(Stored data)

↓

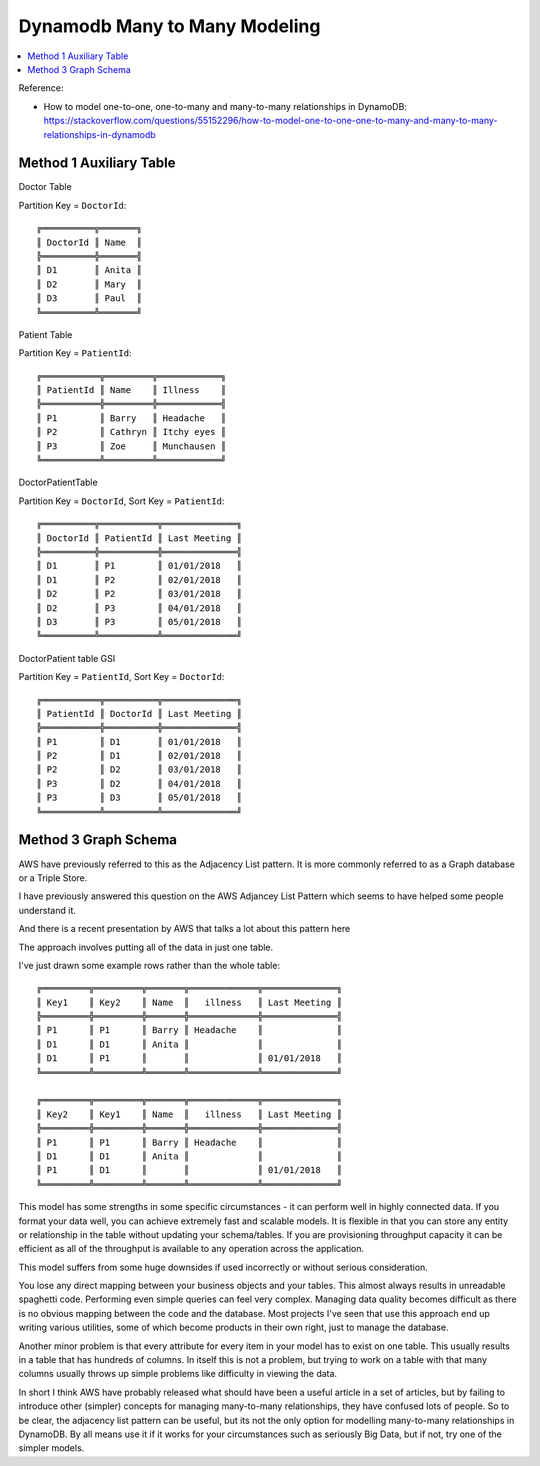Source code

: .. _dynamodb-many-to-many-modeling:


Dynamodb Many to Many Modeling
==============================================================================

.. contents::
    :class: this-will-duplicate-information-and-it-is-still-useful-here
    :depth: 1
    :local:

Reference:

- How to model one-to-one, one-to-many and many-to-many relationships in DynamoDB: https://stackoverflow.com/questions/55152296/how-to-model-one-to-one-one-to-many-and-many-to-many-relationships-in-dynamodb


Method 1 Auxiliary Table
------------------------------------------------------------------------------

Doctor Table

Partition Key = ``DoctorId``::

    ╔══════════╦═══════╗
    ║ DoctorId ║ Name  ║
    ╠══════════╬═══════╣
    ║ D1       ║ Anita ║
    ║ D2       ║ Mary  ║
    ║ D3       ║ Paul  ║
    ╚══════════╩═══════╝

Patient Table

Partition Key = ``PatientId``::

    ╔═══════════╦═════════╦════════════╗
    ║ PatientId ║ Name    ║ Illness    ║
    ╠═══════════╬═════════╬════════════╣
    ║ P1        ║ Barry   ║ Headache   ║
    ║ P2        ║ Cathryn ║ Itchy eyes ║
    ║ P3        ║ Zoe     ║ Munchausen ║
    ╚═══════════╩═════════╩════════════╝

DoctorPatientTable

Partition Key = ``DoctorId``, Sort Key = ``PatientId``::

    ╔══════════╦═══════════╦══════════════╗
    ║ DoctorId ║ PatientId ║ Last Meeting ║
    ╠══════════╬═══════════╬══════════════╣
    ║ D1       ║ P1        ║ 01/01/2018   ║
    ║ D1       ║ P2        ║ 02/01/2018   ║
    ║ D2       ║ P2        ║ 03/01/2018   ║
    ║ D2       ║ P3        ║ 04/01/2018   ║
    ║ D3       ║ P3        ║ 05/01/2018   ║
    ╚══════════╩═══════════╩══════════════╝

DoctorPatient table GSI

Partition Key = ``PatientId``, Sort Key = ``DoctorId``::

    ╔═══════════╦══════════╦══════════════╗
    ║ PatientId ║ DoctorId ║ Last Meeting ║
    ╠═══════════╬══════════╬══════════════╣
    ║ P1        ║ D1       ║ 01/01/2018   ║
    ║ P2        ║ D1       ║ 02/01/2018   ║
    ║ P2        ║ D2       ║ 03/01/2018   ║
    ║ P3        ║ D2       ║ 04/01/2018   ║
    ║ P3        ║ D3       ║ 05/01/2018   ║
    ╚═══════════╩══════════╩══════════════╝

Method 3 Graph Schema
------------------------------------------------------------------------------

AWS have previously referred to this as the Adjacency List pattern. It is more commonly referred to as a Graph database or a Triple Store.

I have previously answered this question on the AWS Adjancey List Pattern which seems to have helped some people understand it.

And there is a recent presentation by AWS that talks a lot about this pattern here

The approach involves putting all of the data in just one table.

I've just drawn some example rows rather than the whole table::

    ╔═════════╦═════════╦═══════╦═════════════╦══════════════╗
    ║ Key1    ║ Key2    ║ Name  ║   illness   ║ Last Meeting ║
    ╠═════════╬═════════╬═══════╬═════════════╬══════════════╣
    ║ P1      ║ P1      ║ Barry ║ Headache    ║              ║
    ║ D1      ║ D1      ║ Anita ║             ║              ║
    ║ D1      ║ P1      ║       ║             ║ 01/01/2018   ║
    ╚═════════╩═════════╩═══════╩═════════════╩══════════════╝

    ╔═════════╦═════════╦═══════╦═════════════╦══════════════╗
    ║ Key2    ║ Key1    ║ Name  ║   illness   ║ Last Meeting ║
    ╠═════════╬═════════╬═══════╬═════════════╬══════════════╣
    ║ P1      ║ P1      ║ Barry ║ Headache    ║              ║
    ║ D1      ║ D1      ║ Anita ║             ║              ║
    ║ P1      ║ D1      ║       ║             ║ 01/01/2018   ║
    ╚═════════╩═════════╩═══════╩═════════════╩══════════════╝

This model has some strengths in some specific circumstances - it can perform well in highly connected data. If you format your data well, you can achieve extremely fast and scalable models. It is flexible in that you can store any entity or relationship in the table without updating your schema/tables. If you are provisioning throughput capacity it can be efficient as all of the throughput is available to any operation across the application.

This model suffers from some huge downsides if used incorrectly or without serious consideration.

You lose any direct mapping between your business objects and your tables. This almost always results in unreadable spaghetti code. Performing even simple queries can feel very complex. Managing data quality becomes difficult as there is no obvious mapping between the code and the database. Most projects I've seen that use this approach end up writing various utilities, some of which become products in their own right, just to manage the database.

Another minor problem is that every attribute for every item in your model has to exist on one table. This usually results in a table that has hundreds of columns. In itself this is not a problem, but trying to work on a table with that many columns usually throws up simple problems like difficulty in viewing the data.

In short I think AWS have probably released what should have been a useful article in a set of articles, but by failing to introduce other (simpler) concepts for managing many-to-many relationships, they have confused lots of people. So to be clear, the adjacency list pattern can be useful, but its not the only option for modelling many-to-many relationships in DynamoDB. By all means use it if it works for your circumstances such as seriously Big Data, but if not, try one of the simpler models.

↑

> **Work to be completed**: All pictures are to be skipped; the lines from the first line of the records through the line containing "DoctorPatientTable" are to be repeated exactly, both ends included.

> **Expected answer**:
Source code

: .. _dynamodb-many-to-many-modeling:


Dynamodb Many to Many Modeling
==============================================================================

.. contents::
    :class: this-will-duplicate-information-and-it-is-still-useful-here
    :depth: 1
    :local:

Reference:

- How to model one-to-one, one-to-many and many-to-many relationships in DynamoDB: https://stackoverflow.com/questions/55152296/how-to-model-one-to-one-one-to-many-and-many-to-many-relationships-in-dynamodb


Method 1 Auxiliary Table
------------------------------------------------------------------------------

Doctor Table

Partition Key = ``DoctorId``::

    ╔══════════╦═══════╗
    ║ DoctorId ║ Name  ║
    ╠══════════╬═══════╣
    ║ D1       ║ Anita ║
    ║ D2       ║ Mary  ║
    ║ D3       ║ Paul  ║
    ╚══════════╩═══════╝

Patient Table

Partition Key = ``PatientId``::

    ╔═══════════╦═════════╦════════════╗
    ║ PatientId ║ Name    ║ Illness    ║
    ╠═══════════╬═════════╬════════════╣
    ║ P1        ║ Barry   ║ Headache   ║
    ║ P2        ║ Cathryn ║ Itchy eyes ║
    ║ P3        ║ Zoe     ║ Munchausen ║
    ╚═══════════╩═════════╩════════════╝

DoctorPatientTable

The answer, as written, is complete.